The similar process in bears and humans suggests prolonged immobility is the trigger that switches on the anti-clotting strategy. In situations where you might be bedridden for only a couple of days, Schattner says the inflammatory proteins are more powerful than this protective mechanism. “It would be interesting to know if it’s worth blocking the clotting mechanism in patients with acute immobilization,” she theorizes. “It’s a new pharmacological target to access.”

[Related: Heart disease-related deaths rise in extreme heat and extreme cold]

Anti-clotting mechanisms are one of many adaptations biologists can study from bear hibernation. The ursine body has developed different tactics to remain dormant throughout the winter without waking up to a horde of health problems. For example, bears use their fat to break down energy without reducing their muscle mass. They also limited the renewal of damaged bone cells to prevent osteoporosis in their sleep. Another feature includes changing biological processes like heart rate when entering hibernation. Studying how bears lower their heart rate for months at a time could help doctors better understand the mechanisms that drive cardiac diseases in humans.
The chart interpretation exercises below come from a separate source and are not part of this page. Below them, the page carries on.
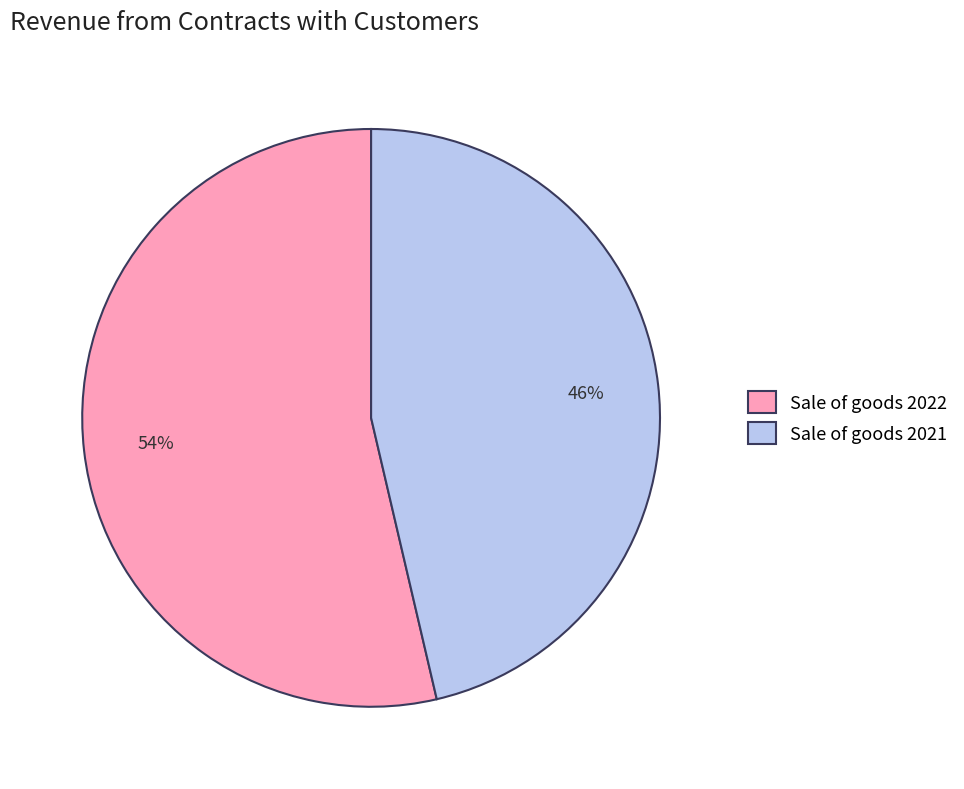

Do Sale of goods 2021 and Sale of goods 2022 together represent more than half of the pie?

Yes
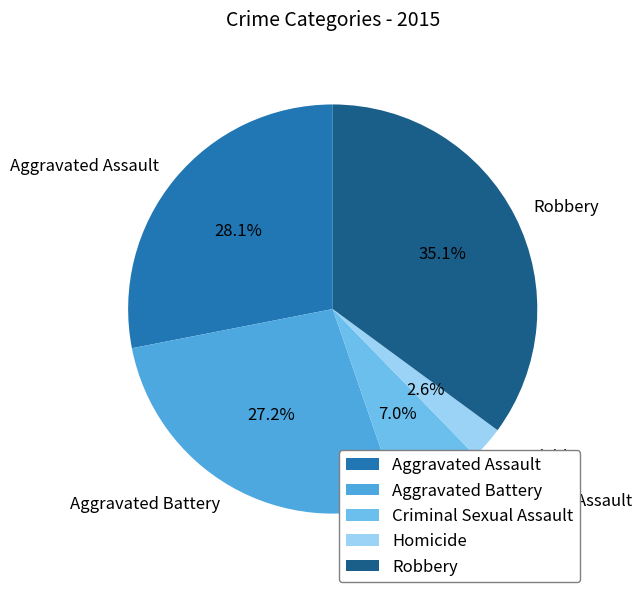

To the nearest percent, what is the combined percentage of Criminal Sexual Assault and Homicide?

10%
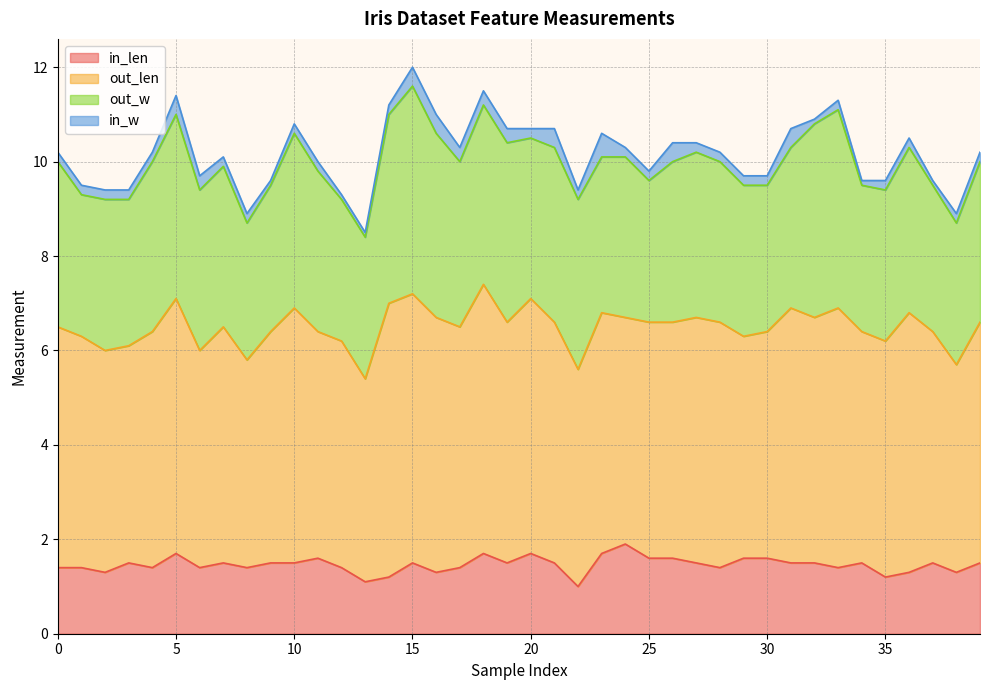

Which category has the lowest value across all series?

9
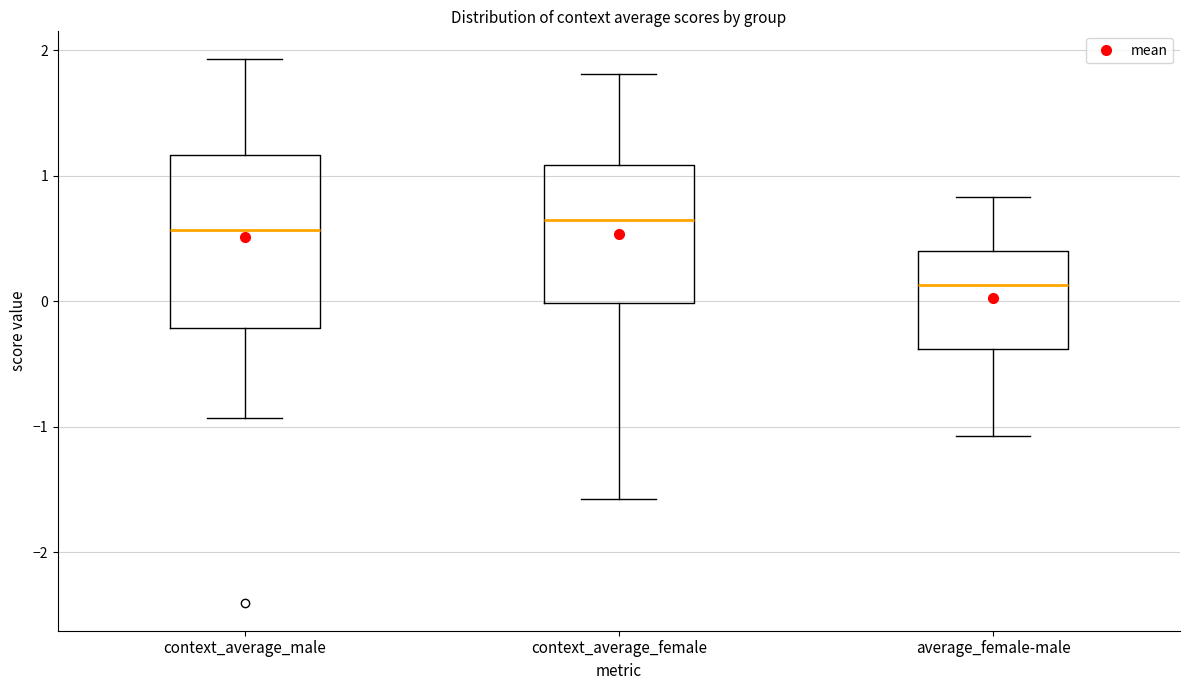

Reading left to right, transcribe this box plot: for each box, give where its median line is, the range the box spans, and where its two whiskers end, as read against the y-axis. The values are not printed on the chart, so give them approximately, as read against the axis.

context_average_male: median 0.6, box -0.2 to 1.2, whiskers -0.9 to 1.9
context_average_female: median 0.6, box 0.0 to 1.1, whiskers -1.6 to 1.8
average_female-male: median 0.1, box -0.4 to 0.4, whiskers -1.1 to 0.8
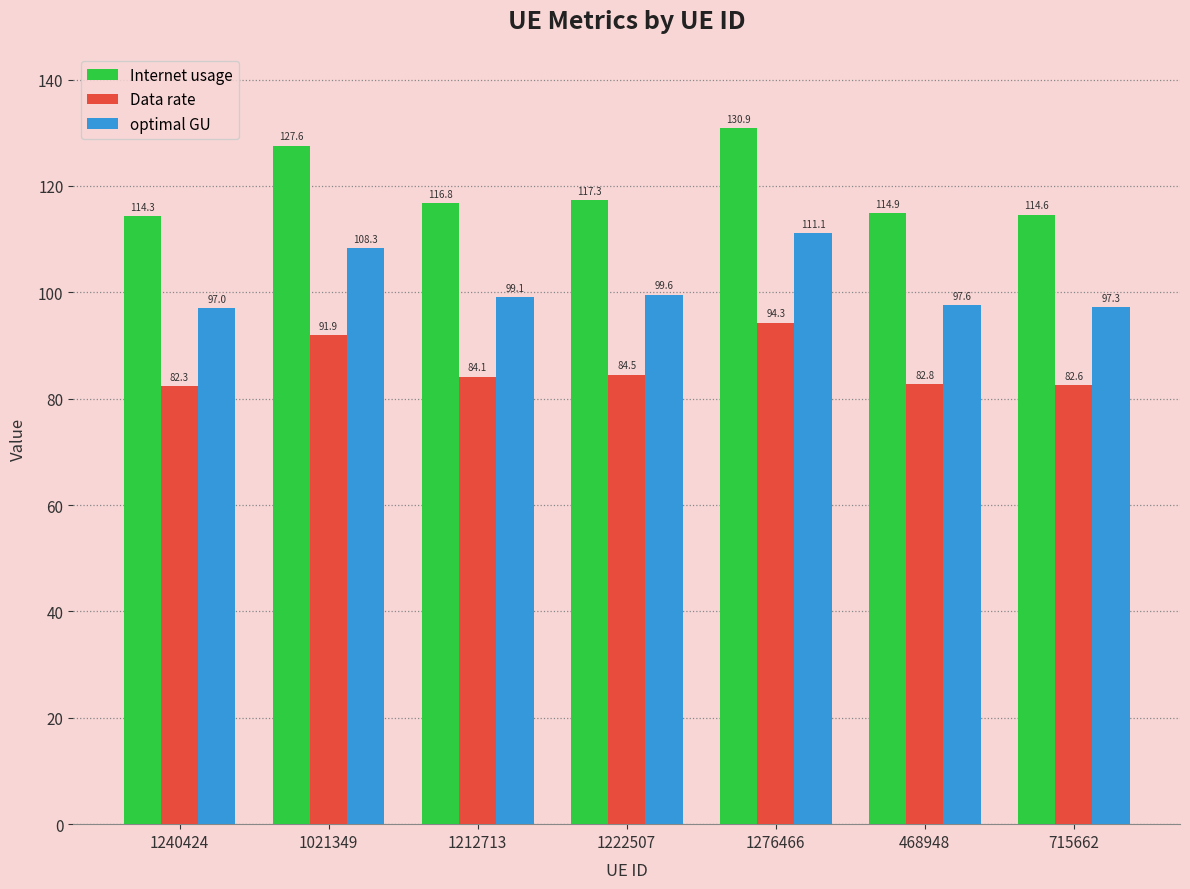

What is the difference between the maximum and second lowest values in the optimal GU series?

13.8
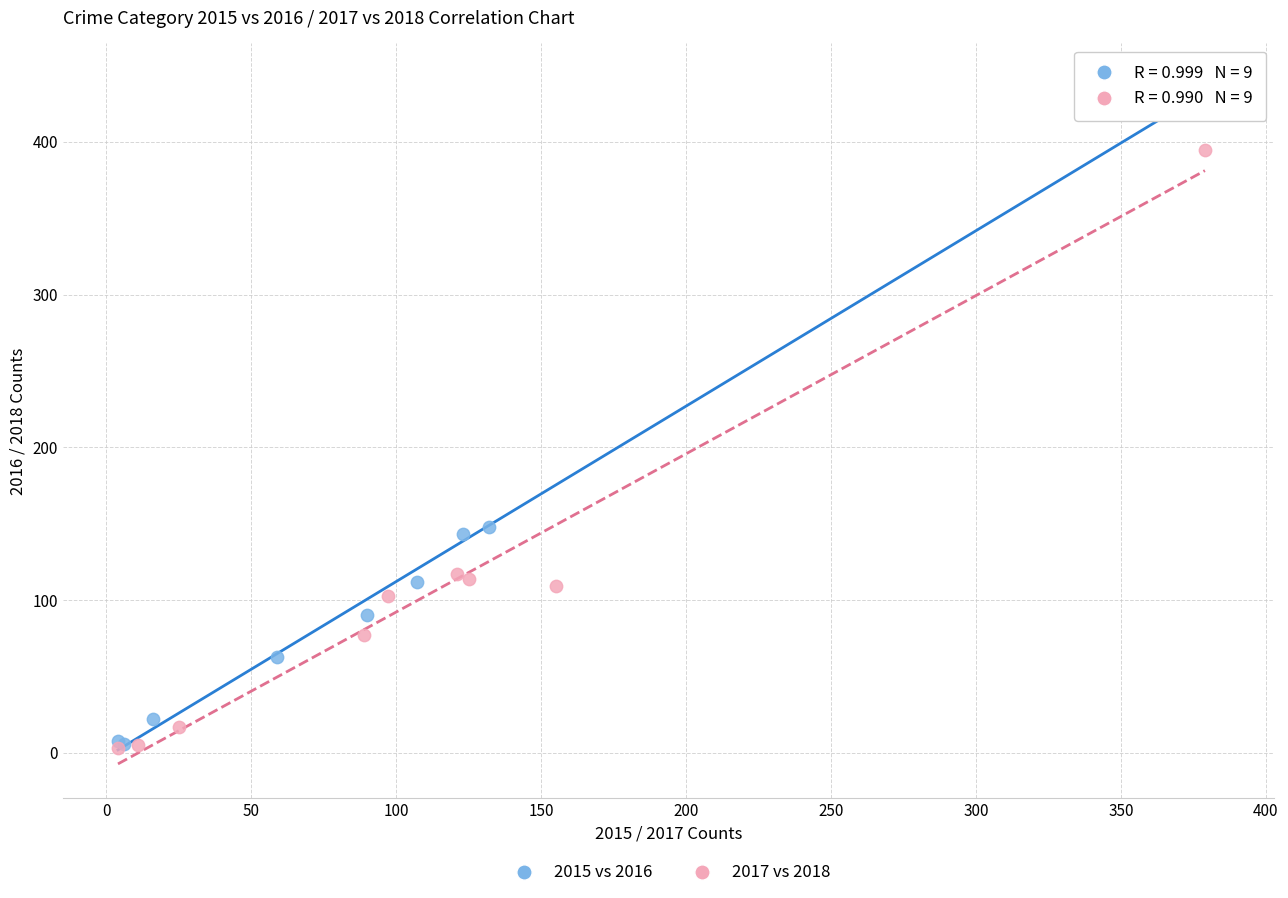

Which series contains the highest Y value?

2015 vs 2016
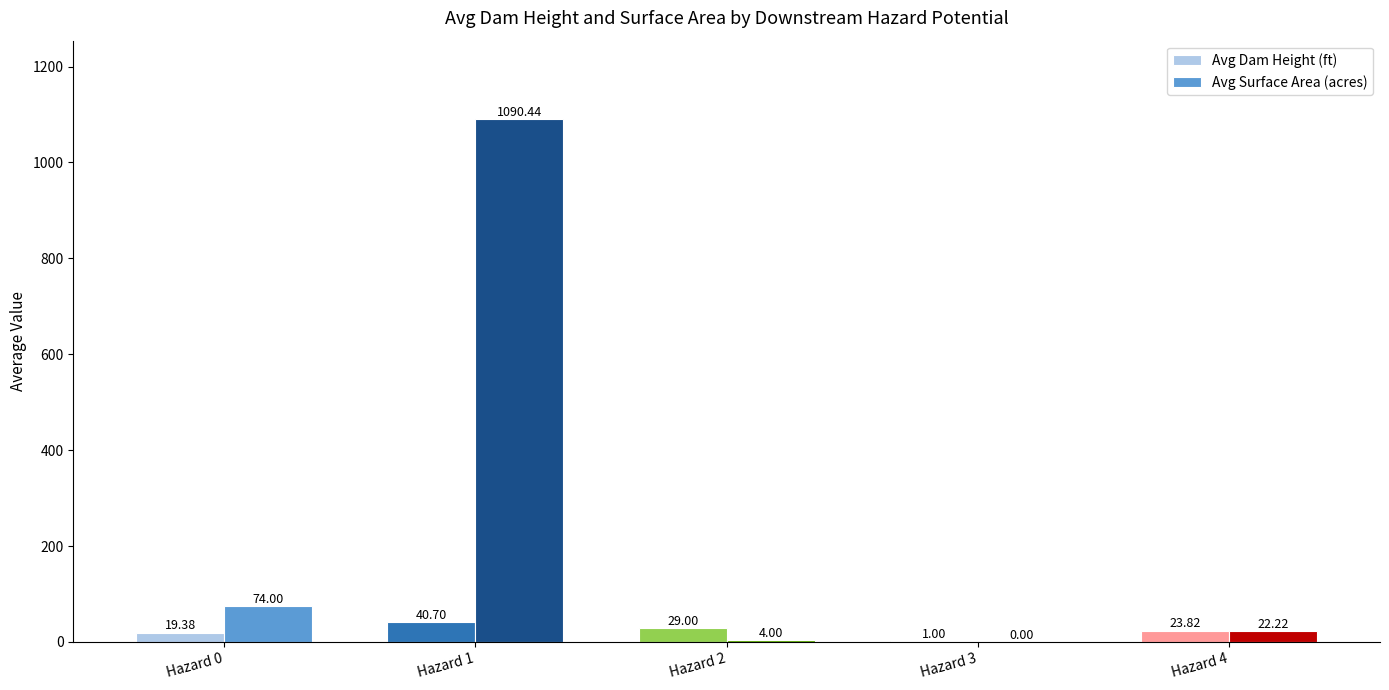

Which category has the highest value across all series?

Hazard 1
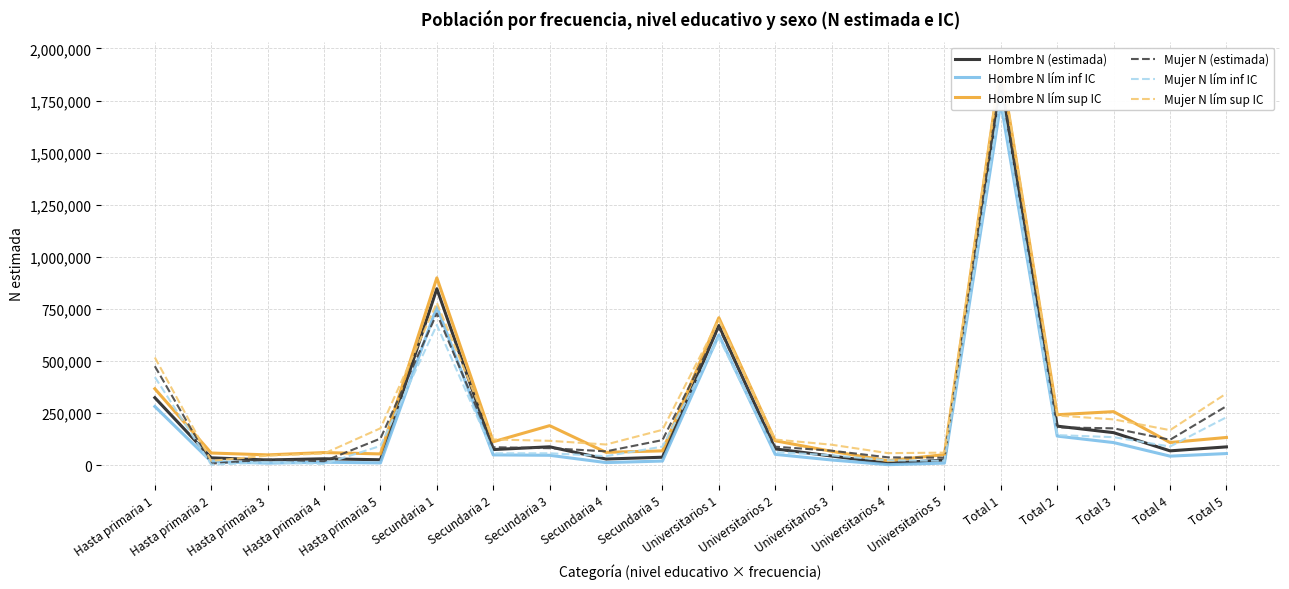

How many data points does each series have?

20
Brown bear tranquilized on mossy forest floor as researcher in black shirt takes a blood sample
Sampling blood from a tranquilized brown bear in summer. Dr. Ole Frobert and Dr. Tobias Petzold

But the opportunity to look at these body-regulating strategies might be short-lived. Warmer temperatures and shorter winters from climate change are affecting bear hibernation patterns, says Heather Johnson, a wildlife biologist for the United States Geological Survey Alaska Science Center who was not involved in the study. “We’re seeing that bears are hibernating for a shorter period and having longer active periods.” The warmer winters signal to bears that there is less of a need to sleep when the conditions are fine to go foraging for food. 

There have also been a few anecdotal observations of bears not needing to hibernate at all, for example, because they have access to human food all winter. Johnson says that while it’s too soon to predict how climate change will affect bear survival, we are already seeing indirect effects by having more bears awake during open hunting season and getting into more conflicts with humans. As bears adjust to the changing climate, there’s no telling how their bodies will adapt. The anti-blood-clotting mechanisms they have today may be gone tomorrow—a disadvantage for the animals and a loss for potential thrombosis treatments.